This year’s show, “What’s His Name” taps into what Nightingale says, “is about the difficulties, or symptoms, that arise when, as artists, we break our early commitments to the spinning wheel (metaphor for creativity). If this happens, the wheel can spin out of control, and what originally arrives as a gift from the gods can become a curse.” The title of the show refers to the helpful archetype in ancient stories who over centuries got creepier (and often evil), eventually making the female characters less and less powerful. Nightingale hopes with her writing to restore him back to his original nature, a force that has the ability to awaken something in women that feels lost. Though this show was crafted with all artists in mind, Nightingale dedicates it specifically to Edward Gorey.

Nightingale has an uncanny ability to produce humor out of chaotic, and sometimes devastating, situations that occur in adulthood. She said, “If we remember what gave us joy as a child — the way we played, the drawings we made, the songs we sung — we then have a clue about how to handle the “little earthquakes” of adult life.

(Collected data)

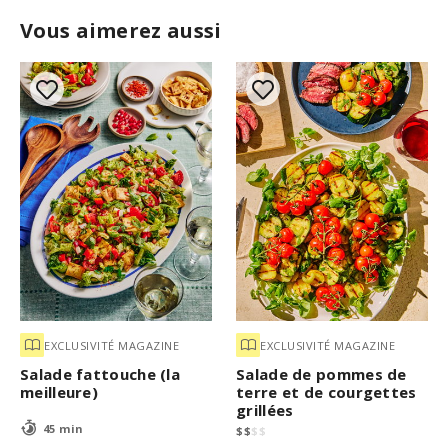
Vous aimerez aussi
EXCLUSIVITÉ MAGAZINE
EXCLUSIVITÉ MAGAZINE
Salade fattouche (la
Salade de pommes de
meilleure)
terre et de courgettes
grillées
45 min
$
$
$
$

Requirement:
In the passage about the show "What's His Name," to whom does Nightingale specifically dedicate the show?

Reply to the task:
Edward Gorey.